* LISTA DE TAREFAS *
a) De acordo com o texto sobre design, em que ano foi criada a Bauhaus?
b) Copie palavra por palavra o trecho do texto sobre design que vai de "Repare em tudo" até "no século 21.", incluindo essas palavras.

───── TEXTO FORNECIDO ─────

REVISTA E - fev 2006

RG da modernidade

O design, fruto da Revolução Industrial, transformou-se desde o início do século 20 em peça fundamental nas mudanças de paradigmas do modo de viver do ser humano


Repare em tudo que está a sua volta. Dos grandes aos menores objetos. Observe a caneta, leve e de plástico, que você já deve ter usado pelo menos uma vez hoje, o jeans que provavelmente consta de seu guarda-roupa ou aquela garrafinha de refrigerante que você tomou na hora do almoço. Ou o celular, que você precisa atender, mas é tão pequeno que anda cada vez mais difícil achá-lo na bolsa. Cenas como essas são corriqueiras e podem passar despercebidas no dia-a-dia do século 21. Por isso um exercício de distanciamento deve ser útil para lançar um olhar atento sobre essas criações e chegar à sua origem – o design. Antes vale esclarecer o que de fato é design. (Leia mais: Sinais de Nosso tempo) Afinal, ele é um dos motores da vida no século 21.

Desenhista de quê?
Essa palavrinha de origem inglesa caiu na boca do mundo no século 20 e, sobretudo nos últimos anos, o termo vem sendo associado a diversos ofícios. Assim, freqüentemente se ouve falar em designers de jóias, designers de objetos, designers de luminárias, designers de móveis, de sapatos, de cabelos e tantos outros. As inúmeras atribuições à palavra acabam gerando confusão. Quem são e o que fazem, afinal, os designers? O professor Giorgio Giorgi Junior, da Faculdade de Arquitetura e Urbanismo da Universidade de São Paulo (FAU-USP), um especialista na área, esclarece alguns pontos. “Por volta da década de 80, esse termo caiu na vida, não só no Brasil mas no mundo todo”, diz ele, que atribui a banalização do termo, entre outras coisas, à geração yuppie da época, muito bem retratada no filme 9 1/2 Semanas de Amor (1986), de Adrian Lyne. “O Mickey Rourke, que interpretava um dos personagens principais, era um yuppie que tinha todos os clássicos da Bauhaus no escritório”, explica Giorgi Junior, referindo-se à famosa escola de arte alemã, criada em 1919 para ensinar artistas a desenhar para a indústria. Segundo ele, os yuppies entraram na moda na época do surgimento do filme. “Eram novos-ricos com certo verniz cultural que, para mostrar seu poder, passaram a adquirir determinados signos. Foi nesse contexto dos anos 80 que o termo design tornou-se badalado. Os holofotes foram centrados na palavra e daí ocorreram todos os tipos de perversões”, explica. “Passei 20 anos tentando explicar às pessoas o que fazia um designer e agora eu preciso é explicar o que ele não faz. Já ouvi falar até em flowerdesigner (algo como desenhista de flores)”, brinca.

───── DADOS FORNECIDOS ─────

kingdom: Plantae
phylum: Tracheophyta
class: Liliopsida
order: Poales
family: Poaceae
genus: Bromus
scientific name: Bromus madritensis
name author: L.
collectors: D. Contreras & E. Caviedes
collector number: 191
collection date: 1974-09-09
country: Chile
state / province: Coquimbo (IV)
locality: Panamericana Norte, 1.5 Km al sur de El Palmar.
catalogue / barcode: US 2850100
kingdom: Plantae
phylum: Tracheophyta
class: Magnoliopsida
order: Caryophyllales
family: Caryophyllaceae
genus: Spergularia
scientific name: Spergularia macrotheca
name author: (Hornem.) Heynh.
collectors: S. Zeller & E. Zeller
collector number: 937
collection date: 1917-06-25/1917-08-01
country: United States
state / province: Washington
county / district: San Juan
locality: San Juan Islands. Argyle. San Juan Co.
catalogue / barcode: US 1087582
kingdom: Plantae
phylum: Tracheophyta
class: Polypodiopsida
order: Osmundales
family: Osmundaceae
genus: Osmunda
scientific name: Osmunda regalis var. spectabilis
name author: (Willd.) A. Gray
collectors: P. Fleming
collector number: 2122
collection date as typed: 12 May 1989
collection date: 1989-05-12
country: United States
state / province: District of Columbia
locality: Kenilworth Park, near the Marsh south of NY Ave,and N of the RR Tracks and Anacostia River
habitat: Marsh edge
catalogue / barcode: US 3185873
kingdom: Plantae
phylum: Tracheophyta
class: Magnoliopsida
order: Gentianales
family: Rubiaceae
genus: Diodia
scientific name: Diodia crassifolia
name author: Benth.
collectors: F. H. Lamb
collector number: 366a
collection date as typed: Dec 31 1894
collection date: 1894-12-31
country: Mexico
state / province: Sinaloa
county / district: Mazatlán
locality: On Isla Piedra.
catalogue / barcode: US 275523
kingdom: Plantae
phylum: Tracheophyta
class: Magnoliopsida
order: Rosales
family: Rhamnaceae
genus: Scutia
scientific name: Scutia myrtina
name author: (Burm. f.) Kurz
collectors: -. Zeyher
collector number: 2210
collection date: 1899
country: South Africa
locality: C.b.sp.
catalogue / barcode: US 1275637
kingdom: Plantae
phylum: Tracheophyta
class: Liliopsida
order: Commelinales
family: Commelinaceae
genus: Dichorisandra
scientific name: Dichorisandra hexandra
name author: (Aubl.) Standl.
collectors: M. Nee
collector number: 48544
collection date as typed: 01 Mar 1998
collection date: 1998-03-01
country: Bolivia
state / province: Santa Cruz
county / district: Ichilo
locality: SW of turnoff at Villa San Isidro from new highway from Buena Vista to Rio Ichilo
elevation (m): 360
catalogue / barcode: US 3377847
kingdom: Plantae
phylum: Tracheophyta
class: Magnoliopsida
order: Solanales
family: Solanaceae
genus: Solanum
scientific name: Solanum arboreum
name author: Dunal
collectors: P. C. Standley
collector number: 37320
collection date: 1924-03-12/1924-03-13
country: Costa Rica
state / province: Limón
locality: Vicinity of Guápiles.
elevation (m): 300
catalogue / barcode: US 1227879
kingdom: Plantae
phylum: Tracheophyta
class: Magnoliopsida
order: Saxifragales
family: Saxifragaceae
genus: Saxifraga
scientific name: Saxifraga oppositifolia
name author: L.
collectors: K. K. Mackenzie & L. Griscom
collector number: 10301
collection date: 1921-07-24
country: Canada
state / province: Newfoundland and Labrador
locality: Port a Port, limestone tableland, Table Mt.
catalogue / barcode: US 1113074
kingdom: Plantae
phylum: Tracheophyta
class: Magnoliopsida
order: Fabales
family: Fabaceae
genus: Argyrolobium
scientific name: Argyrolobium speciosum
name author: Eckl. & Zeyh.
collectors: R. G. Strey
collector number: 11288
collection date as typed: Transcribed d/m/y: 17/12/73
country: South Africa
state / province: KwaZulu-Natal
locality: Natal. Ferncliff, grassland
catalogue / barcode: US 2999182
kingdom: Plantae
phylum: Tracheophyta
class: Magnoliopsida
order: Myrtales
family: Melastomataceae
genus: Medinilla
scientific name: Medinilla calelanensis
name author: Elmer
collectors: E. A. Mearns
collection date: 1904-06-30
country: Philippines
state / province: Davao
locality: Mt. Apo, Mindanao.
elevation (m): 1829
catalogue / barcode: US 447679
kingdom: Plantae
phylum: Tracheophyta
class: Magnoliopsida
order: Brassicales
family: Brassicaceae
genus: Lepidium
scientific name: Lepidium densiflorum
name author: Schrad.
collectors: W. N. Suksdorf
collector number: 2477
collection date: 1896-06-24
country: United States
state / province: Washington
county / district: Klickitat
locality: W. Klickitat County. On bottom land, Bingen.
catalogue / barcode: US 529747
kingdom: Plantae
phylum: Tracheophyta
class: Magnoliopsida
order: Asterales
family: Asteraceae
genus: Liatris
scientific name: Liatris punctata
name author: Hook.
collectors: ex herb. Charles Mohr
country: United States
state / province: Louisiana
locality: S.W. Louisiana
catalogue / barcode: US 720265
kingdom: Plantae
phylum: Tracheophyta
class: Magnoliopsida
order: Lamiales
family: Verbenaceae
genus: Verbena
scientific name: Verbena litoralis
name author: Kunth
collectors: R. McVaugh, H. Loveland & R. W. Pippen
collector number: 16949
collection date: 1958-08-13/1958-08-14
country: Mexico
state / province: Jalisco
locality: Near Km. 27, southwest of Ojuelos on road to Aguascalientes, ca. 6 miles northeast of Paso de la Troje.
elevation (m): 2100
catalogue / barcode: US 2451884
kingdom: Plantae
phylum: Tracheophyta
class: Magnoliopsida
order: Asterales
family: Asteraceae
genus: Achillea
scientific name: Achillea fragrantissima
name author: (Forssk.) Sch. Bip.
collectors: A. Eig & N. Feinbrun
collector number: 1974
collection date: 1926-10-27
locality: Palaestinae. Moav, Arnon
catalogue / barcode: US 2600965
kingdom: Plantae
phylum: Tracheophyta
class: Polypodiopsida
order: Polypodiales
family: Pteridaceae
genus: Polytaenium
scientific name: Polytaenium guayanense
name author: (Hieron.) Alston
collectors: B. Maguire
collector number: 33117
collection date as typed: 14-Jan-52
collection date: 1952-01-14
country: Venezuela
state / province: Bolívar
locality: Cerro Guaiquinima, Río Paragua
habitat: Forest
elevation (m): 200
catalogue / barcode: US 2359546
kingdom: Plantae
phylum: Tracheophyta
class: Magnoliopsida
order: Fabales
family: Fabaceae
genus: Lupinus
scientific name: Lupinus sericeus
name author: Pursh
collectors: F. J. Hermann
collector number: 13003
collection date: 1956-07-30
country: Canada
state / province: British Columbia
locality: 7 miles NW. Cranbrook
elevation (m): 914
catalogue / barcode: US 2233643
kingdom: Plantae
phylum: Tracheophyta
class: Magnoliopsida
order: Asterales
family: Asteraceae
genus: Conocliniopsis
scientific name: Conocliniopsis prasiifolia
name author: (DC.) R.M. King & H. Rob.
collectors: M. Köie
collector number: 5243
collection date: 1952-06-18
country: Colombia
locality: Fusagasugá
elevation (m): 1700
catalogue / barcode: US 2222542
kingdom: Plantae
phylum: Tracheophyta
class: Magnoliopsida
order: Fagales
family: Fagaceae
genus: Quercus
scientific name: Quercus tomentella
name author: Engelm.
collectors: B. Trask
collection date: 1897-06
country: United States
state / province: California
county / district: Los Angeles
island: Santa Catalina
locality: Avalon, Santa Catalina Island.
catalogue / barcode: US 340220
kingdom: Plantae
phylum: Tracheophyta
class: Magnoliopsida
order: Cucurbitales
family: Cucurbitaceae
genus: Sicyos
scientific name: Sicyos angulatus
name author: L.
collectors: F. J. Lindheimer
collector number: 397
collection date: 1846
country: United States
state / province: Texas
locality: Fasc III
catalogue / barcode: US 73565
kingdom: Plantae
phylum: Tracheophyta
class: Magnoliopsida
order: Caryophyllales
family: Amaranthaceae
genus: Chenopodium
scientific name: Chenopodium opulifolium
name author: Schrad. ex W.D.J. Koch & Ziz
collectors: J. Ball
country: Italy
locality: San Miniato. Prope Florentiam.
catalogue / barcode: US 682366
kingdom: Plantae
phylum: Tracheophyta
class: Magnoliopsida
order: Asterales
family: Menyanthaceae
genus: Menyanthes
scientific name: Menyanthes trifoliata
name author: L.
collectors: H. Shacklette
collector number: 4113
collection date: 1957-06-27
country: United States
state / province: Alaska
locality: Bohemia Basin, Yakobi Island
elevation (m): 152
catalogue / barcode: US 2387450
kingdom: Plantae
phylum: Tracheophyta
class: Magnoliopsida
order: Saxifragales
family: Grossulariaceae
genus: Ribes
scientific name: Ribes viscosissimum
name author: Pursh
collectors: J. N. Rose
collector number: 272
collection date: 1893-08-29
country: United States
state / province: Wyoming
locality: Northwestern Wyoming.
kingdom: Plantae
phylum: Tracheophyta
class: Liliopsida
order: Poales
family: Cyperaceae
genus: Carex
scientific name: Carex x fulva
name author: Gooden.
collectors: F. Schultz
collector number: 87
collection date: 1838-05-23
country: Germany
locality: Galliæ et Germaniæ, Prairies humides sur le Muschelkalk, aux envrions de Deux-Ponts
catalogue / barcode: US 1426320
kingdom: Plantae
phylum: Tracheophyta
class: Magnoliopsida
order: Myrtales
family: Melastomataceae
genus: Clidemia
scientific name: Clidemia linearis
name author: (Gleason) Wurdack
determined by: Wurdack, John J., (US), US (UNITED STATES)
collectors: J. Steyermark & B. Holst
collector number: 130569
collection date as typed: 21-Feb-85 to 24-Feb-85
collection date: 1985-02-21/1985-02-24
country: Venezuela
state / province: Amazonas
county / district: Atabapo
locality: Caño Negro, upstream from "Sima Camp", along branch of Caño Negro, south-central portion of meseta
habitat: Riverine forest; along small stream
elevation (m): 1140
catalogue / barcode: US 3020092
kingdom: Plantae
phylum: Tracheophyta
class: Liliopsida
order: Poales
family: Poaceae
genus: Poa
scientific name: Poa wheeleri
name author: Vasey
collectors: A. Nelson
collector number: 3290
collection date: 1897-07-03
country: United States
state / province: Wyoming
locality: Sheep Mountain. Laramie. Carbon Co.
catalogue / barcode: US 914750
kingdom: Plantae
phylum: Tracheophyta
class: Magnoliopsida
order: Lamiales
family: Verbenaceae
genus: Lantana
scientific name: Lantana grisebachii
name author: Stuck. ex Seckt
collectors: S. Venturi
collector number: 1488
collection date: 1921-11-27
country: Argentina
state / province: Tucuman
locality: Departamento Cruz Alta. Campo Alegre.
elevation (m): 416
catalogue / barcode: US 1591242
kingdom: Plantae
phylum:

─────

* RESPOSTAS DAS TAREFAS *
a) Em 1919.

b)
Repare em tudo que está a sua volta. Dos grandes aos menores objetos. Observe a caneta, leve e de plástico, que você já deve ter usado pelo menos uma vez hoje, o jeans que provavelmente consta de seu guarda-roupa ou aquela garrafinha de refrigerante que você tomou na hora do almoço. Ou o celular, que você precisa atender, mas é tão pequeno que anda cada vez mais difícil achá-lo na bolsa. Cenas como essas são corriqueiras e podem passar despercebidas no dia-a-dia do século 21. Por isso um exercício de distanciamento deve ser útil para lançar um olhar atento sobre essas criações e chegar à sua origem – o design. Antes vale esclarecer o que de fato é design. (Leia mais: Sinais de Nosso tempo) Afinal, ele é um dos motores da vida no século 21.